As bad is the ruling by the Home Secretary about judges who she says ignore the will of parliament in their judgements over the deportation of foreign criminals.  The judges aren't supposed to operate according to the "will of parliament" (actually the executive), but according to the legislation that they pass, including the treaties to which they susbscribe. If the meaning of the legislation is unclear then the judges may have regard to the debate in parliament to understand the intent of the legislation, but every other pronouncement by the executive has no meaning in law unless it is covered by primary or secondary legislation, meaning that the judges will quite rightly ignore it.  If ministers don't understand how their powers are given effect in law, then they shouldn't be in their jobs.

But the worst klutz on the government benches is the intellectually retarded former leader of the Conservative Party Iain Duncan Smith (remember that horror story).  Not over the "bedroom tax" which is probably the right thing to do, albeit very tricky, but his criticism of people "who think they're too good" to stack supermarket shelves on back-to-work government schemes.
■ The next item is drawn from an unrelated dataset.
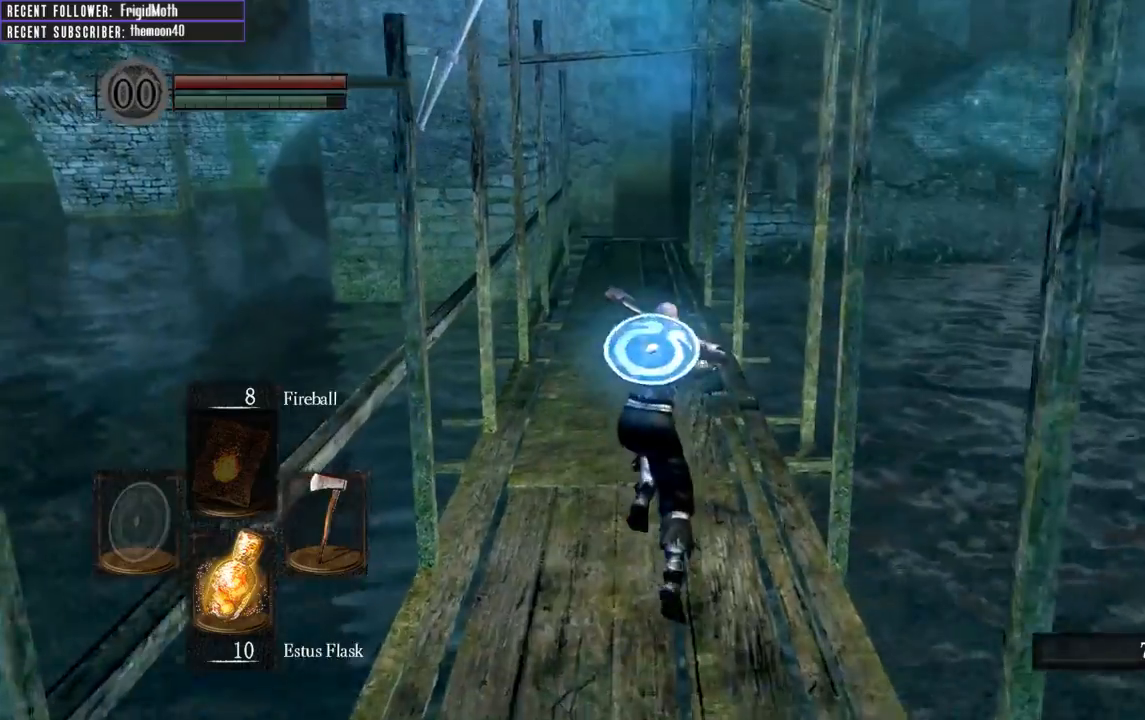
{"buttons": ["B", "L1"], "left_stick": "up", "right_stick": "center", "events": []}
On the BBC's Andrew Marr Show, Iain Duncan Smith suggested that many "smart people" overlooked the importance of effective shelf-stacking. A geology graduate recently won a legal victory over the back-to-work scheme.

But Mr Duncan Smith warned against assuming that geology was more important than supermarket work. Geology graduate Cait Reilly, 24, argued at the Appeal Court that her unpaid work placement at Poundland, which she had been required to undertake in return for continued benefits payments, breached laws on forced labour. Commenting on the case, Mr Duncan Smith said: "I understand she said she wasn't paid. She was paid jobseeker's allowance, by the taxpayer, to do this. I'm sorry, but there is a group of people out there who think they're too good for this kind of stuff."
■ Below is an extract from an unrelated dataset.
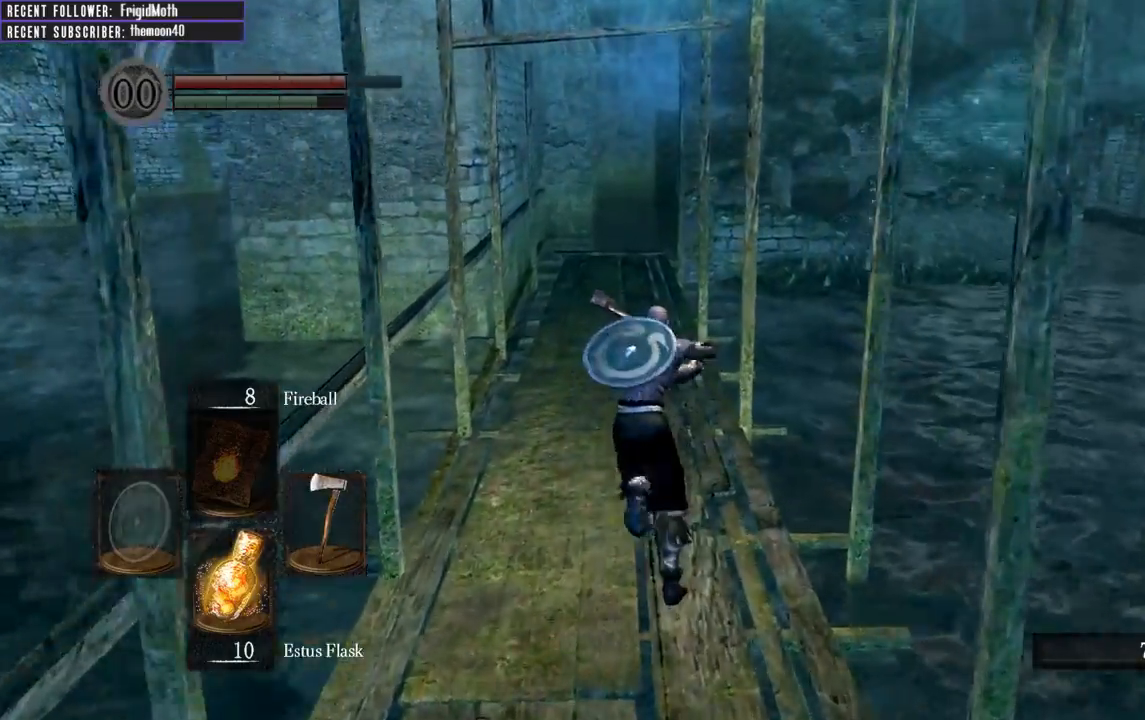
{"buttons": ["B", "L1"], "left_stick": "up", "right_stick": "center", "events": []}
Now I have no great knowledge of the details of Ms Reilly's case, but I would imagine that she would have spent at least 3 years at one of our leading state owned academic institutions.  I also imagine that she spent several years at one of our state funded schools being prepared for the examonations to get into a university, and more importantly while she was at university a state fund was extending her copious credit both to live and to pay her tuition fees, so having taken vast gobs of cash of the poor young woman on the back of selling her some qualification, it is quite galling for a so-called senior member of the government to expect her to stack shelves at a supermarket for no more cash than she would have got if she was on the dole.    Such an attitude might be acceptable for someone who left school at sixteen and spent the next 3 years on the dole, but to behave that way towards someone who spent at least 5 years after the age of 16 studying, and paying vastly for the privilege is beyond contemt, but just when you think it can't get any worse IDS makes it so.
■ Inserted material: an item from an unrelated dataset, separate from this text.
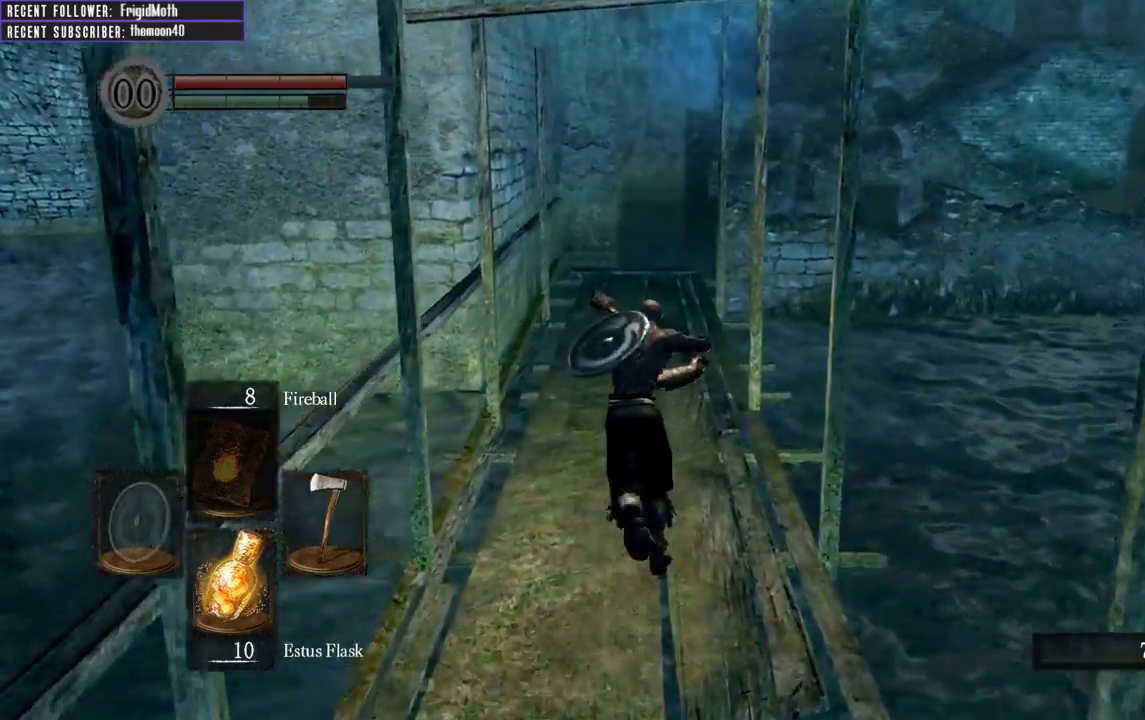
{"buttons": ["B", "L1"], "left_stick": "up", "right_stick": "center", "events": []}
"Let me remind you that [former Tesco chief executive] Terry Leahy started his life stacking shelves.", said the former Guards officer who was kicked out of the army, and then out of a series of jobs before being voted out of the leadership of the Conservative Party in 2003.

Which of course misses the point. Terry Leahy rose to be shelf-stacker-in-chief when he ran Tescos. but not everybody wants to be a shelf stacker. Some people want to be archaeologists and study hard (and pay) to do so, not that IDS understands academic study. If he had been able to say that Sir Arthur Evans, Richard Leakey, the Earl of Carnarvon and Gertrude Bell had started out stacking shelves, he might have had a point. But he didn't, and as a result he looks a complete twit, or as one might say, a failure at school, funker in the army, short term stayer at GEC, kicked out of a property firm, loser at Janes and failed Conservative Party leader.